Collected data
**********

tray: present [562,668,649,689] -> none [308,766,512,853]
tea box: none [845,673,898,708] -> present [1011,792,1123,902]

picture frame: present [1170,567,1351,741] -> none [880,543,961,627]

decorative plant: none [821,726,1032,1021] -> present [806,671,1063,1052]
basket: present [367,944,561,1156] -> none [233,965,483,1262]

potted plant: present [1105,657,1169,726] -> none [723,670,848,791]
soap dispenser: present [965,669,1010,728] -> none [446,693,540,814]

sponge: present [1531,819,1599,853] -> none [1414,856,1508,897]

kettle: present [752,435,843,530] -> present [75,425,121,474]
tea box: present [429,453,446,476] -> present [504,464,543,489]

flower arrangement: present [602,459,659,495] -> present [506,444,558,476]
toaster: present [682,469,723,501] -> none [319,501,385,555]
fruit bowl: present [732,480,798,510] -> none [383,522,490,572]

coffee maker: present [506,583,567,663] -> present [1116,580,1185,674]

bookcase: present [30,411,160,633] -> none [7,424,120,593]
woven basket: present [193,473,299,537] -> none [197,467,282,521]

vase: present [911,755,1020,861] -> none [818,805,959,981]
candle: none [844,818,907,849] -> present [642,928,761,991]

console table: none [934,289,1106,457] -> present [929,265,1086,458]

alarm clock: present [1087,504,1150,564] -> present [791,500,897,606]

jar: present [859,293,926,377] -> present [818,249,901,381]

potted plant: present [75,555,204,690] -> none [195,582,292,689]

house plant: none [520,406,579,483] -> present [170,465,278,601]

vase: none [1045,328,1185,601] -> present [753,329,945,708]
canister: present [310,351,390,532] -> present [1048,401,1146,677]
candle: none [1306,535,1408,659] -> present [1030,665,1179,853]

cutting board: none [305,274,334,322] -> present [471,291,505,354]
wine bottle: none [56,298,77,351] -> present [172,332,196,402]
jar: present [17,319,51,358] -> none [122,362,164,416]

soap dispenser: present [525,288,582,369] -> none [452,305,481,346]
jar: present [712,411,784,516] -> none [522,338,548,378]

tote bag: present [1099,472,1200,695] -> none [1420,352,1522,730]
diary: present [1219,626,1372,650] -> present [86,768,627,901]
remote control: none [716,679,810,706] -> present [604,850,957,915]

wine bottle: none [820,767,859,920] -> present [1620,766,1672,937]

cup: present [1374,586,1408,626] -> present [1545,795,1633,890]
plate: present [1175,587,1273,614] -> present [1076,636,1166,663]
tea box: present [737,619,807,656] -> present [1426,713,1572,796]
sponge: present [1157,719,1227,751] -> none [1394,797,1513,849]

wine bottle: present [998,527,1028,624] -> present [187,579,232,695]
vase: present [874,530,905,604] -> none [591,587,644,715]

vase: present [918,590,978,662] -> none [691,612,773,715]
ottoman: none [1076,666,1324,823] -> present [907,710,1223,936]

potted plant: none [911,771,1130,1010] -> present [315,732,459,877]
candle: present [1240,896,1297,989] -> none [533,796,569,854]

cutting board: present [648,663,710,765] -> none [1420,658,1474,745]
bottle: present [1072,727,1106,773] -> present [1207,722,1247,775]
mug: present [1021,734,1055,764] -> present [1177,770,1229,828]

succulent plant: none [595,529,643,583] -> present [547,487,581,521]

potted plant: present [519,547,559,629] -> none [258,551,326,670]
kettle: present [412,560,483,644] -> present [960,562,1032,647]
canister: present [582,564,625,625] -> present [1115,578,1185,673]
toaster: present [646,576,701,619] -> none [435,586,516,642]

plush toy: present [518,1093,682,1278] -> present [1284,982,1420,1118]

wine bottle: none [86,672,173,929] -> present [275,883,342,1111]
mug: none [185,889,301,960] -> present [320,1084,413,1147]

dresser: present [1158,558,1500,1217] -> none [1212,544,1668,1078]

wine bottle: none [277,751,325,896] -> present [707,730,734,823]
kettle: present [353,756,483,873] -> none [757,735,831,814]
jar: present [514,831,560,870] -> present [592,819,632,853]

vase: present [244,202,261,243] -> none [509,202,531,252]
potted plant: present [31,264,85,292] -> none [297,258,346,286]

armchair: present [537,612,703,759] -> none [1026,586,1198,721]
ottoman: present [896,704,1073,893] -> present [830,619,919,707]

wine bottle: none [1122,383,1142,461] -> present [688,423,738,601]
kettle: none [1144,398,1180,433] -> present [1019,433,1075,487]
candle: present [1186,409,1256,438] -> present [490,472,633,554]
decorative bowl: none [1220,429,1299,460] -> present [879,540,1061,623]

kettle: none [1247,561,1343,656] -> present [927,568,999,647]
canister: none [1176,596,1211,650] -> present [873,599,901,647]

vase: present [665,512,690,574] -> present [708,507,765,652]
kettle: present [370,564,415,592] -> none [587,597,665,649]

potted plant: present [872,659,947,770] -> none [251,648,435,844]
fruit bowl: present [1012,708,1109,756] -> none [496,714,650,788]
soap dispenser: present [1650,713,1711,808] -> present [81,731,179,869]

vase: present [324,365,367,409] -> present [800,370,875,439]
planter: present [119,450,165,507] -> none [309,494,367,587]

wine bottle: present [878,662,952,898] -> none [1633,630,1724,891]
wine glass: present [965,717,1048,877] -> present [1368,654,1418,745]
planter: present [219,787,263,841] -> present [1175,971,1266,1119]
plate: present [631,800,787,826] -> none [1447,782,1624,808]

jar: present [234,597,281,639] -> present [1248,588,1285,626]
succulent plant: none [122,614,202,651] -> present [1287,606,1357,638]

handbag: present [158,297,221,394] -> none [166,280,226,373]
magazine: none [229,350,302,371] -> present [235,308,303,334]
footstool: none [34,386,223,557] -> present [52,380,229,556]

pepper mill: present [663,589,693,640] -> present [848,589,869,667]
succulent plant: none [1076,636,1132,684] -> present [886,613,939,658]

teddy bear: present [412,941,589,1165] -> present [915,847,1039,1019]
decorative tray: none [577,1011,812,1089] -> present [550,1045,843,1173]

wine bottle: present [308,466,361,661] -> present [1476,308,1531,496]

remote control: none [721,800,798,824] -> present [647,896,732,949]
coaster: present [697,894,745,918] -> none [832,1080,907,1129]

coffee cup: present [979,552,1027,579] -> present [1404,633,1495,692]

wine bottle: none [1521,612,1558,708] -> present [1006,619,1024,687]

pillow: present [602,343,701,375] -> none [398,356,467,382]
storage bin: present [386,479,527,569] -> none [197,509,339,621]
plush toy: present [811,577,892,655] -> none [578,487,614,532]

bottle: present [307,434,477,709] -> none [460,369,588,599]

**********

TRY IT> The task calls for all the records above to be repeated exactly.

TASK SOLUTION>
tray: present [562,668,649,689] -> none [308,766,512,853]
tea box: none [845,673,898,708] -> present [1011,792,1123,902]

picture frame: present [1170,567,1351,741] -> none [880,543,961,627]

decorative plant: none [821,726,1032,1021] -> present [806,671,1063,1052]
basket: present [367,944,561,1156] -> none [233,965,483,1262]

potted plant: present [1105,657,1169,726] -> none [723,670,848,791]
soap dispenser: present [965,669,1010,728] -> none [446,693,540,814]

sponge: present [1531,819,1599,853] -> none [1414,856,1508,897]

kettle: present [752,435,843,530] -> present [75,425,121,474]
tea box: present [429,453,446,476] -> present [504,464,543,489]

flower arrangement: present [602,459,659,495] -> present [506,444,558,476]
toaster: present [682,469,723,501] -> none [319,501,385,555]
fruit bowl: present [732,480,798,510] -> none [383,522,490,572]

coffee maker: present [506,583,567,663] -> present [1116,580,1185,674]

bookcase: present [30,411,160,633] -> none [7,424,120,593]
woven basket: present [193,473,299,537] -> none [197,467,282,521]

vase: present [911,755,1020,861] -> none [818,805,959,981]
candle: none [844,818,907,849] -> present [642,928,761,991]

console table: none [934,289,1106,457] -> present [929,265,1086,458]

alarm clock: present [1087,504,1150,564] -> present [791,500,897,606]

jar: present [859,293,926,377] -> present [818,249,901,381]

potted plant: present [75,555,204,690] -> none [195,582,292,689]

house plant: none [520,406,579,483] -> present [170,465,278,601]

vase: none [1045,328,1185,601] -> present [753,329,945,708]
canister: present [310,351,390,532] -> present [1048,401,1146,677]
candle: none [1306,535,1408,659] -> present [1030,665,1179,853]

cutting board: none [305,274,334,322] -> present [471,291,505,354]
wine bottle: none [56,298,77,351] -> present [172,332,196,402]
jar: present [17,319,51,358] -> none [122,362,164,416]

soap dispenser: present [525,288,582,369] -> none [452,305,481,346]
jar: present [712,411,784,516] -> none [522,338,548,378]

tote bag: present [1099,472,1200,695] -> none [1420,352,1522,730]
diary: present [1219,626,1372,650] -> present [86,768,627,901]
remote control: none [716,679,810,706] -> present [604,850,957,915]

wine bottle: none [820,767,859,920] -> present [1620,766,1672,937]

cup: present [1374,586,1408,626] -> present [1545,795,1633,890]
plate: present [1175,587,1273,614] -> present [1076,636,1166,663]
tea box: present [737,619,807,656] -> present [1426,713,1572,796]
sponge: present [1157,719,1227,751] -> none [1394,797,1513,849]

wine bottle: present [998,527,1028,624] -> present [187,579,232,695]
vase: present [874,530,905,604] -> none [591,587,644,715]

vase: present [918,590,978,662] -> none [691,612,773,715]
ottoman: none [1076,666,1324,823] -> present [907,710,1223,936]

potted plant: none [911,771,1130,1010] -> present [315,732,459,877]
candle: present [1240,896,1297,989] -> none [533,796,569,854]

cutting board: present [648,663,710,765] -> none [1420,658,1474,745]
bottle: present [1072,727,1106,773] -> present [1207,722,1247,775]
mug: present [1021,734,1055,764] -> present [1177,770,1229,828]

succulent plant: none [595,529,643,583] -> present [547,487,581,521]

potted plant: present [519,547,559,629] -> none [258,551,326,670]
kettle: present [412,560,483,644] -> present [960,562,1032,647]
canister: present [582,564,625,625] -> present [1115,578,1185,673]
toaster: present [646,576,701,619] -> none [435,586,516,642]

plush toy: present [518,1093,682,1278] -> present [1284,982,1420,1118]

wine bottle: none [86,672,173,929] -> present [275,883,342,1111]
mug: none [185,889,301,960] -> present [320,1084,413,1147]

dresser: present [1158,558,1500,1217] -> none [1212,544,1668,1078]

wine bottle: none [277,751,325,896] -> present [707,730,734,823]
kettle: present [353,756,483,873] -> none [757,735,831,814]
jar: present [514,831,560,870] -> present [592,819,632,853]

vase: present [244,202,261,243] -> none [509,202,531,252]
potted plant: present [31,264,85,292] -> none [297,258,346,286]

armchair: present [537,612,703,759] -> none [1026,586,1198,721]
ottoman: present [896,704,1073,893] -> present [830,619,919,707]

wine bottle: none [1122,383,1142,461] -> present [688,423,738,601]
kettle: none [1144,398,1180,433] -> present [1019,433,1075,487]
candle: present [1186,409,1256,438] -> present [490,472,633,554]
decorative bowl: none [1220,429,1299,460] -> present [879,540,1061,623]

kettle: none [1247,561,1343,656] -> present [927,568,999,647]
canister: none [1176,596,1211,650] -> present [873,599,901,647]

vase: present [665,512,690,574] -> present [708,507,765,652]
kettle: present [370,564,415,592] -> none [587,597,665,649]

potted plant: present [872,659,947,770] -> none [251,648,435,844]
fruit bowl: present [1012,708,1109,756] -> none [496,714,650,788]
soap dispenser: present [1650,713,1711,808] -> present [81,731,179,869]

vase: present [324,365,367,409] -> present [800,370,875,439]
planter: present [119,450,165,507] -> none [309,494,367,587]

wine bottle: present [878,662,952,898] -> none [1633,630,1724,891]
wine glass: present [965,717,1048,877] -> present [1368,654,1418,745]
planter: present [219,787,263,841] -> present [1175,971,1266,1119]
plate: present [631,800,787,826] -> none [1447,782,1624,808]

jar: present [234,597,281,639] -> present [1248,588,1285,626]
succulent plant: none [122,614,202,651] -> present [1287,606,1357,638]

handbag: present [158,297,221,394] -> none [166,280,226,373]
magazine: none [229,350,302,371] -> present [235,308,303,334]
footstool: none [34,386,223,557] -> present [52,380,229,556]

pepper mill: present [663,589,693,640] -> present [848,589,869,667]
succulent plant: none [1076,636,1132,684] -> present [886,613,939,658]

teddy bear: present [412,941,589,1165] -> present [915,847,1039,1019]
decorative tray: none [577,1011,812,1089] -> present [550,1045,843,1173]

wine bottle: present [308,466,361,661] -> present [1476,308,1531,496]

remote control: none [721,800,798,824] -> present [647,896,732,949]
coaster: present [697,894,745,918] -> none [832,1080,907,1129]

coffee cup: present [979,552,1027,579] -> present [1404,633,1495,692]

wine bottle: none [1521,612,1558,708] -> present [1006,619,1024,687]

pillow: present [602,343,701,375] -> none [398,356,467,382]
storage bin: present [386,479,527,569] -> none [197,509,339,621]
plush toy: present [811,577,892,655] -> none [578,487,614,532]

bottle: present [307,434,477,709] -> none [460,369,588,599]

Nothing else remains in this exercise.